● **EXTRACTED TEXT**:
*-*-*

COLUMBUS — A year ago, Plastic Suppliers, which makes the film used in food labels and envelope windows, faced the same problem that dogs most American manufacturers: intense foreign competition.


Experiencing its first cutbacks since its founding in 1949, the company at the time let 85 workers go, leaving it with 143 employees and the need to find a new manufacturing niche.


It found one in a new use for corn resin, whose polylactic acid the company now uses to make plastic film.


Since the 1970s, when Joseph D. Tatum brought his company to Columbus from Blackwood, N.J., Plastic Suppliers had relied on petrochemical resins to make plastic films. But record high oil prices made biochemical resins an economical alternative.


''It was kind of a necessity that we find a new niche,'' said Ted Riegert, president and a 32-year employee.


Riegert said Plastic Suppliers is marketing to companies such as MeadWestvaco, a large paper company based in Massachusetts, as possible steady customers for the new product.


So far, the corn-based film accounts for less than $1 million of Plastic Suppliers' $135 million-per-year sales. Most of the company's products now are made of polystyrene.


The Columbus operation has two side-by-side plants: one that began in 1974; another, in 2000.


The corn residue could grow the company, which hopes the state might invest some of the $10 million the company says it needs to build two more production lines for the corn-based processing. Riegert thinks that the company's current operations might not be able to handle increased demand.


The corn for the film comes from Nebraska.


Its raw kernels are processed into a resin by NatureWorks, a Blair, Neb., chemical plant.


Plastic Suppliers turns the seemingly unlimited raw product into a film.


''It's a heck of a lot easier to grow a bushel of corn than it is to find a barrel of oil,'' said Kathleen Bader, chief executive of NatureWorks.


Riegert projected company total annual sales at $200 million to $400 million if new production lines could be built in one of the company's existing plants.


Melanie Wilt, with the Ohio Department of Agriculture, declined to comment on the potential for state assistance. But she described Plastic Suppliers as a ''value-added agricultural company'' that could ''create jobs for central Ohio.''


Plastic Suppliers is a privately held company with some employee ownership. It has five domestic sales locations and two overseas. It also runs a small manufacturing plant in Belgium.

*-*-*

● **Records from a dataset**:
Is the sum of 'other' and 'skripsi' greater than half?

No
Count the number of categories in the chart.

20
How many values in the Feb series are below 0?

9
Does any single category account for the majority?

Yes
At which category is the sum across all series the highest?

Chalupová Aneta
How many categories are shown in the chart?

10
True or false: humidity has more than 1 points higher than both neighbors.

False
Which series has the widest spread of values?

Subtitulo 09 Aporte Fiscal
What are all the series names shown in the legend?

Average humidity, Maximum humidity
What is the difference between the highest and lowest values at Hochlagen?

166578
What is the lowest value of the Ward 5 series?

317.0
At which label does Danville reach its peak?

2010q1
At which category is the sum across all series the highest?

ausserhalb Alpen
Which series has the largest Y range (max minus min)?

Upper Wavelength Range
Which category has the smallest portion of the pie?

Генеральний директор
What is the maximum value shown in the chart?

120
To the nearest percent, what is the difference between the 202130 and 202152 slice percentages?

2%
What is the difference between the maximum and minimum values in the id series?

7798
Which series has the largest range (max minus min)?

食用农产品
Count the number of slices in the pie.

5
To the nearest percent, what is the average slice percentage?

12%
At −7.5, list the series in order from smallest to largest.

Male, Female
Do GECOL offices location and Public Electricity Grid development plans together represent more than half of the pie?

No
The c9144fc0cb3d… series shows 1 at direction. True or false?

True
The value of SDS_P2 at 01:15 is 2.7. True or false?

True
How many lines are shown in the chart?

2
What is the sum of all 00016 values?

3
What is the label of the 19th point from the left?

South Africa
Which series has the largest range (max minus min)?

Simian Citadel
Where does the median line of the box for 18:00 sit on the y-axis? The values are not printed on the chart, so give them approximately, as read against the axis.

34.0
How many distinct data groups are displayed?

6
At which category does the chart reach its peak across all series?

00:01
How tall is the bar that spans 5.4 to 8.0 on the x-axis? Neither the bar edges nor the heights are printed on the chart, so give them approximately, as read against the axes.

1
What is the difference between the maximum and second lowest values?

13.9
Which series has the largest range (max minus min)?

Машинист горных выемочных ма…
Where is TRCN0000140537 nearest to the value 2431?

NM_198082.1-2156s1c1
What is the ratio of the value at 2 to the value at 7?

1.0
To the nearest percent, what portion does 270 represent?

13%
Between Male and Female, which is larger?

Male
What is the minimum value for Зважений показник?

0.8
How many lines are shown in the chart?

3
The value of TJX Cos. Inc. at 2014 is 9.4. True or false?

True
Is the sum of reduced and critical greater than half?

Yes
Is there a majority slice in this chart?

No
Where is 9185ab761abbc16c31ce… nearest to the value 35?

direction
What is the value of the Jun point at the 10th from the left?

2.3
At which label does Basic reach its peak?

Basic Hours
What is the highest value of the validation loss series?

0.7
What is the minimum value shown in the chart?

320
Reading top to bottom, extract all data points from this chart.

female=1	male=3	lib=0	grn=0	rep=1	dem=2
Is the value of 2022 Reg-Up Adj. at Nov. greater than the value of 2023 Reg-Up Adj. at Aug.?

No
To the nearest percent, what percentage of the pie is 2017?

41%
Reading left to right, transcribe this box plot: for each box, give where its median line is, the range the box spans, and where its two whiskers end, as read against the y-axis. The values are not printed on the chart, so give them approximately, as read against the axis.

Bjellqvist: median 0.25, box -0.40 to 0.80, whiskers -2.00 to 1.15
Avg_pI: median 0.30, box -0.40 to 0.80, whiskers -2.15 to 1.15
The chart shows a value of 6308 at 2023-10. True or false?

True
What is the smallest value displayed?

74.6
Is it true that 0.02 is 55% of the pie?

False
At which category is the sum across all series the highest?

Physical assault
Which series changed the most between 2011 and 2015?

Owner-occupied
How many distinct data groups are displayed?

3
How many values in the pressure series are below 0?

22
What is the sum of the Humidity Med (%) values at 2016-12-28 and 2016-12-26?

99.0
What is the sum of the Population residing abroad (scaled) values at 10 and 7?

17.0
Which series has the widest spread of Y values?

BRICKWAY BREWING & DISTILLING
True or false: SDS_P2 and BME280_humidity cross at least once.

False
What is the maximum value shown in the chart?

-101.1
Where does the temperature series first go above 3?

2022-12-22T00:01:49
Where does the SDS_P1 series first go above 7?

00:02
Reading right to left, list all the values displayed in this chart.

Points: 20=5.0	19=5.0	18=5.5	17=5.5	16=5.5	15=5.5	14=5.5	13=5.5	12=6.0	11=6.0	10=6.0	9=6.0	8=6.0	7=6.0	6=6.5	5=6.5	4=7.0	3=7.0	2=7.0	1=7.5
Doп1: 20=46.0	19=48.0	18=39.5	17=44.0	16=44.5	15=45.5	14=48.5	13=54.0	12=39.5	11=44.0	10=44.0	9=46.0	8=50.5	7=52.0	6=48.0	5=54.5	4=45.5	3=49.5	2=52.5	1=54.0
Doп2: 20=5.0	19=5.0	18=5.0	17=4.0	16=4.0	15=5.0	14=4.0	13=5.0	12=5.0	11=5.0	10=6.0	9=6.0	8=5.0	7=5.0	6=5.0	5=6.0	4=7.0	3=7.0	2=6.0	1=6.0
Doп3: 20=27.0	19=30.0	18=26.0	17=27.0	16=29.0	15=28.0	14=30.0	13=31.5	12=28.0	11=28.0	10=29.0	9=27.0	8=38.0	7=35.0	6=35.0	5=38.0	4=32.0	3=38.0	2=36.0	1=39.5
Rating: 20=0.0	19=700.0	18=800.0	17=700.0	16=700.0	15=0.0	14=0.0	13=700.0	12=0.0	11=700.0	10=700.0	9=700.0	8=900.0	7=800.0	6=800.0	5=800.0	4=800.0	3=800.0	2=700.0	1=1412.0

*-*-*

● **REQUIRED WORK**:
1 - List every person named in the article on Plastic Suppliers.
2 - Rewrite everything in the article on Plastic Suppliers from "Its raw kernels" down to "company's existing plants.", replacing "NatureWorks" with "the resin supplier".

● **SOLUTIONS PER TASK**:
1 -
Joseph D. Tatum
Ted Riegert
Kathleen Bader
Melanie Wilt

2 -
Its raw kernels are processed into a resin by the resin supplier, a Blair, Neb., chemical plant.


Plastic Suppliers turns the seemingly unlimited raw product into a film.


''It's a heck of a lot easier to grow a bushel of corn than it is to find a barrel of oil,'' said Kathleen Bader, chief executive of the resin supplier.


Riegert projected company total annual sales at $200 million to $400 million if new production lines could be built in one of the company's existing plants.